Traditional authority is a form of leadership in which the authority of an organization or a regime is largely tied to tradition or custom. Reasons for the given state of affairs include belief that tradition is inherently valuable and a more general appeal to tradition.

==In sociology==

In sociology, the concept of traditional authority (domination) comes from Max Weber's tripartite classification of authority, the other two forms being charismatic authority and rational-legal authority. All of those three domination types represent an example of his ideal type concept. Weber noted that in history those ideal types of domination are always found in combinations.

In traditional authority, the legitimacy of the authority comes from tradition; in charismatic authority from the personality and leadership qualities of the individual; and in rational-legal authority from people that are bureaucratically and legally attached to certain positions.

===Patriarchs and their households===
Weber derives the traditional domination from patriarchies and their households – in other words, from the ancient tradition of family (the authority of a master over his household). The master is designated in accordance with the rules of inheritance. He has no administrative staff nor any machinery to enforce his will by force alone; he depends on the willingness of the group members to respect his authority. Those members stand in personal relations to him. They obey him based on the belief that this is their duty sanctioned by immemorial tradition and on feeling of filial piety for the person of the master.

=== Patrimonialism ===

Patrimonial government occurs when the ruler's household expands with the household administration giving rise to governmental offices. All officials are personal dependents or favourites of the ruler, appointed by him. Their interactions with the ruler are based on paternal authority and filial dependence. The officials treat their work as a personal service to the ruler. The ruler has complete control over the officials; he empowers them from case to case, assigns specific tasks, promotes and demotes. They have no rights, rather they have privileges granted and withdrawn by the ruler. It is rare to discover any clear and stable hierarchy and responsibility in the deluge of official titles of most patrimonial administrations.
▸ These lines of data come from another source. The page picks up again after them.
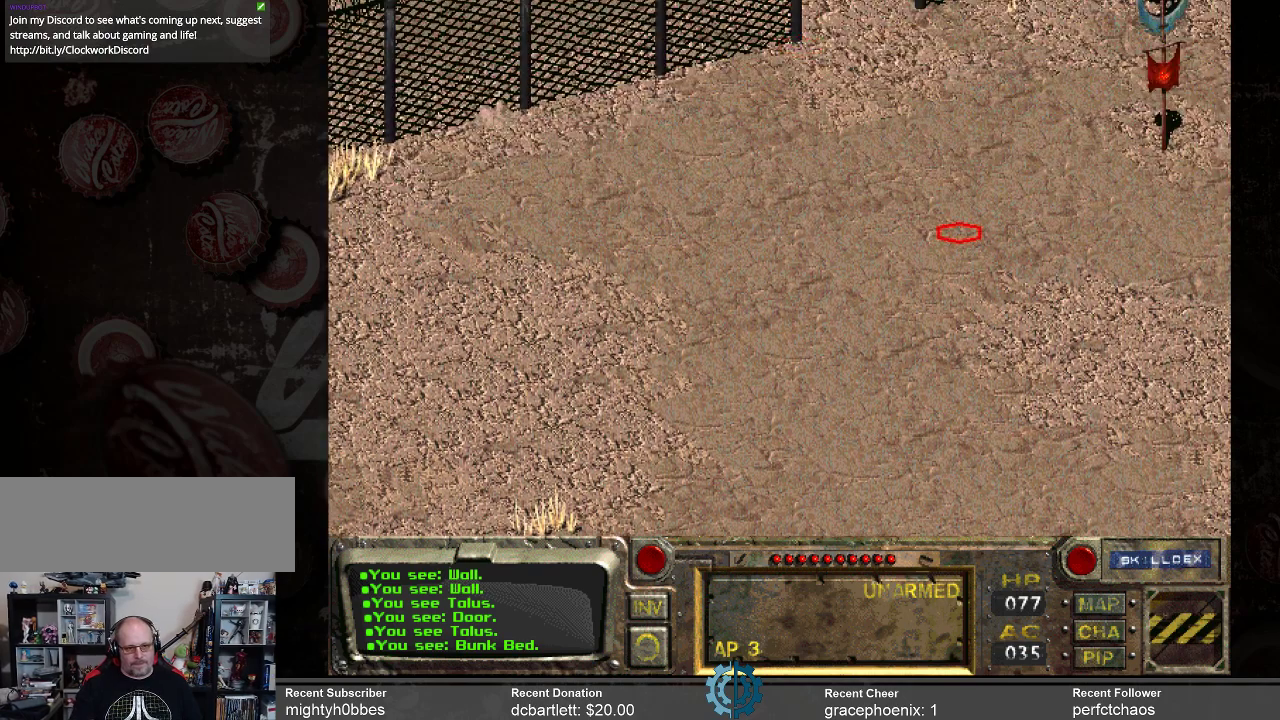
{"keys": [], "mouse": [], "events": []}
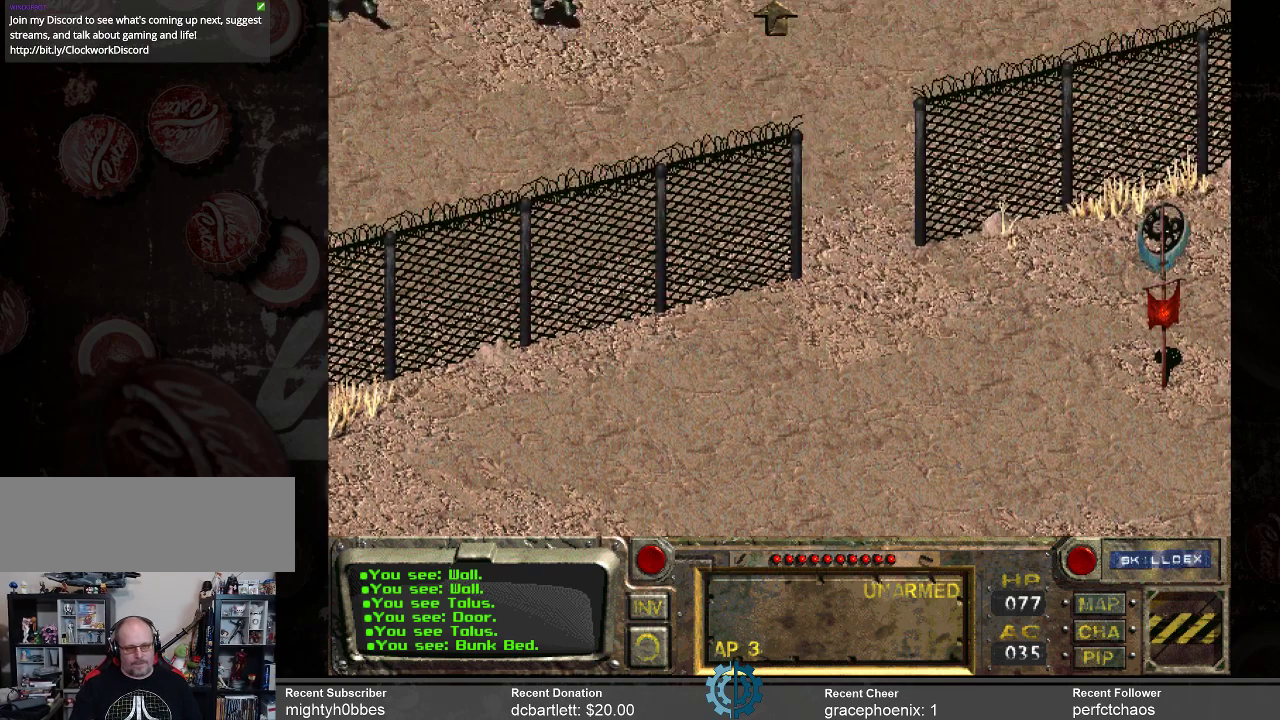
{"keys": [], "mouse": [], "events": []}
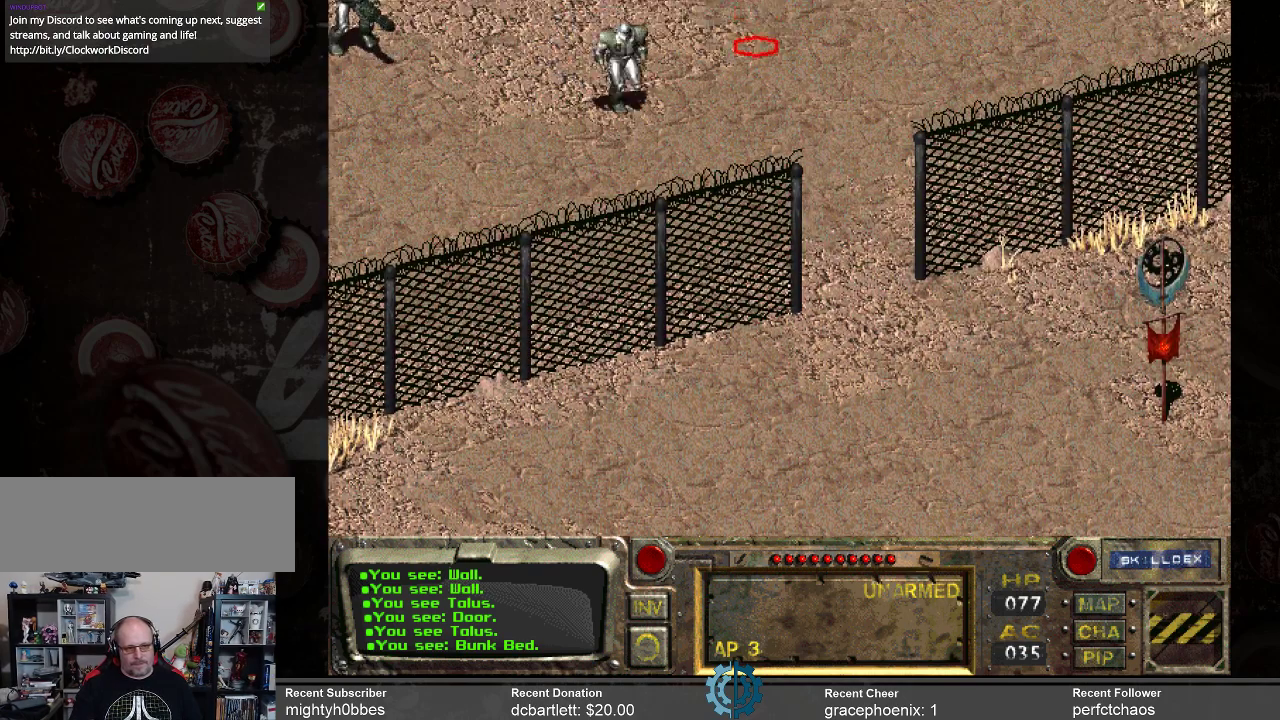
{"keys": [], "mouse": [], "events": []}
Military force is an important instrument of a patrimonial rule. Weber distinguished five types of military organisations. In all of those cases the military is a tool of the ruler, solely for his use—but he is responsible for its upkeep (equipment, maintenance and wages).

With the growth of the territory organized and more independent administrative staff and military force became a necessity. This usually leads to decentralisation, and some individuals gain more independence in the form of certain rights (for example, the right to inheritance and marriage without the consent of the rulers, to be judged by independent courts instead of officials of the royal household, etc.).

One of the best examples of almost pure type of patrimonialism is ancient Egypt, where the population was entirely dependent upon the control of the waterways (Nile River). This facilitated the creation of centralised government. When the royal household required it, the individual had to perform the public duties, such as participate in labor-intensive project (rising of the pyramids). Thus the whole country was in fact the patriarchal household of the pharaoh.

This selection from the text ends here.